Requires 3 primary types of evidence

  1. Screens of multiple human tissues linking the polymorphism to a trait
  2. Complementary preclinical functional studies indicating the polymorphism is possibly linked to a phenotype.
  3. Multiple supportive clinical phenotype/genotype association studies
38
Q

Oncology TPMT Example

A

TPMT = thiopurine methyltransferase.
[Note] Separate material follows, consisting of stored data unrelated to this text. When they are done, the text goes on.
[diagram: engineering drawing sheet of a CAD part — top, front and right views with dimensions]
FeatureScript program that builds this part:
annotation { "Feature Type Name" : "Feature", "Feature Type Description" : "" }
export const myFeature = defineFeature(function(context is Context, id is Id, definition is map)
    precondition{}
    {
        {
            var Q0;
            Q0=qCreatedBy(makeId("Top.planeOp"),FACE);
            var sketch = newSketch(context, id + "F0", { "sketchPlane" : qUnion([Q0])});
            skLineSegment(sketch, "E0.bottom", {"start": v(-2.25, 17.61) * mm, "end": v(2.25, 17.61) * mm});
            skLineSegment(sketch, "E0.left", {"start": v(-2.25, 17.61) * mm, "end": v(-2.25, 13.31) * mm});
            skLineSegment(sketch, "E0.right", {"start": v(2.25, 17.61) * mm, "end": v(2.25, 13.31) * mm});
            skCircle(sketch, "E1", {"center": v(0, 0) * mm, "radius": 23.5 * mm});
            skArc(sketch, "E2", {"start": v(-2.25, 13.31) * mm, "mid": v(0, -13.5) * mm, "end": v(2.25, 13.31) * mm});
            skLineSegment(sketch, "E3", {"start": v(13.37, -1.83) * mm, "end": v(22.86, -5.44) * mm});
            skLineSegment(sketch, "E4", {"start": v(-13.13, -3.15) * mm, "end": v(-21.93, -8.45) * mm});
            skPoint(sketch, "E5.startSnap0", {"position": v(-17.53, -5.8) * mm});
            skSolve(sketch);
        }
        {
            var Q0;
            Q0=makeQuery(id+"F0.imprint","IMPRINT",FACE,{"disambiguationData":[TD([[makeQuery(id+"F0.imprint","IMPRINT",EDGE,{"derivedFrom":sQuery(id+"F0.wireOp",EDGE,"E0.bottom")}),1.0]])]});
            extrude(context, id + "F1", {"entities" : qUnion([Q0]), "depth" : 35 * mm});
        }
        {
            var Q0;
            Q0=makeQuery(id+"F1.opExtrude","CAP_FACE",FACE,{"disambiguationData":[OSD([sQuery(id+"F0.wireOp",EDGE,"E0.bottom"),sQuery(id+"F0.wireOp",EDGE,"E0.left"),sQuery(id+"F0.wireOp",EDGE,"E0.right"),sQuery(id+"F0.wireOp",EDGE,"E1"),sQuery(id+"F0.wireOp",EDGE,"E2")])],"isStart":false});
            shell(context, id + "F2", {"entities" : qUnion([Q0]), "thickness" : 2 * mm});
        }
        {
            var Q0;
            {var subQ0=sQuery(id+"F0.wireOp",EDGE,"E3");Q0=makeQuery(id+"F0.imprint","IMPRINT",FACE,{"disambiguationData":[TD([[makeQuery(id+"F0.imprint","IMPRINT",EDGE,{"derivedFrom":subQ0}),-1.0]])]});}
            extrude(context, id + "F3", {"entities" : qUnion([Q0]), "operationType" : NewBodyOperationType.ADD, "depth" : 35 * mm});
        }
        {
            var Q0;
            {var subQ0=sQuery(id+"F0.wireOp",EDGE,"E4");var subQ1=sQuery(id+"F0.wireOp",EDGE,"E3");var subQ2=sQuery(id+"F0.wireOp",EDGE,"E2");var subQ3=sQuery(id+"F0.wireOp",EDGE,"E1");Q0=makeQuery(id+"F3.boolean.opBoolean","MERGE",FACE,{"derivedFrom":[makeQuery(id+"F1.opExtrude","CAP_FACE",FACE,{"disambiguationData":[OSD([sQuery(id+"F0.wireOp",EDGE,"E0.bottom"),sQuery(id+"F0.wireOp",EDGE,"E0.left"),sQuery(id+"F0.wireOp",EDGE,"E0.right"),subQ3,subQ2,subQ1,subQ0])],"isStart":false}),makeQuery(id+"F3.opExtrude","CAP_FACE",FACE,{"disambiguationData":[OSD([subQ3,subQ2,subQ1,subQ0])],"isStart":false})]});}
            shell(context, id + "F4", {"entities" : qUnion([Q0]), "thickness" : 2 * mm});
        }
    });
TPMT is the main metabolizer of chemotherapeutic drugs such as 6-MP (6-mercaptopurine) and azathipurine which are used to treat blood cancers, mainly childhood leukemias.

Thiopurine drugs are converted into thioguanine nucleotides which are cytotoxic to cells.

Deficiency in TPMT activity leads to severe hematopoetic toxicity associated with treatment and potential mortality.

In pharmacogenetic tests they found that patients homozygous for the variant required larger dose reductions compared to the wild-type but overall incidence of relapse was similar to the wild-type.

39
Q

FDA approved pharmacogenetic tests

A
  1. TPMT gene for 6-MP due to toxicity
  2. CYP2D6 gene for tamoxifen due to decreased efficacy
  3. UGT1A1 gene for irinotecan due to toxicity
  4. CYP2D6 gene for codeine due to ineffective analgesia
40
Q

Oncology tamoxifen example

A

tamoxifen needs to be converted to endoxifen to be active. Conversion is catalyzed by the polymorphic enzyme CYP2D6.

There are EM, IM and PM when considering CYP2D6.

Efficacy of tamoxifen is likely low in 6-105 of European population due to deficiency in enzyme activity.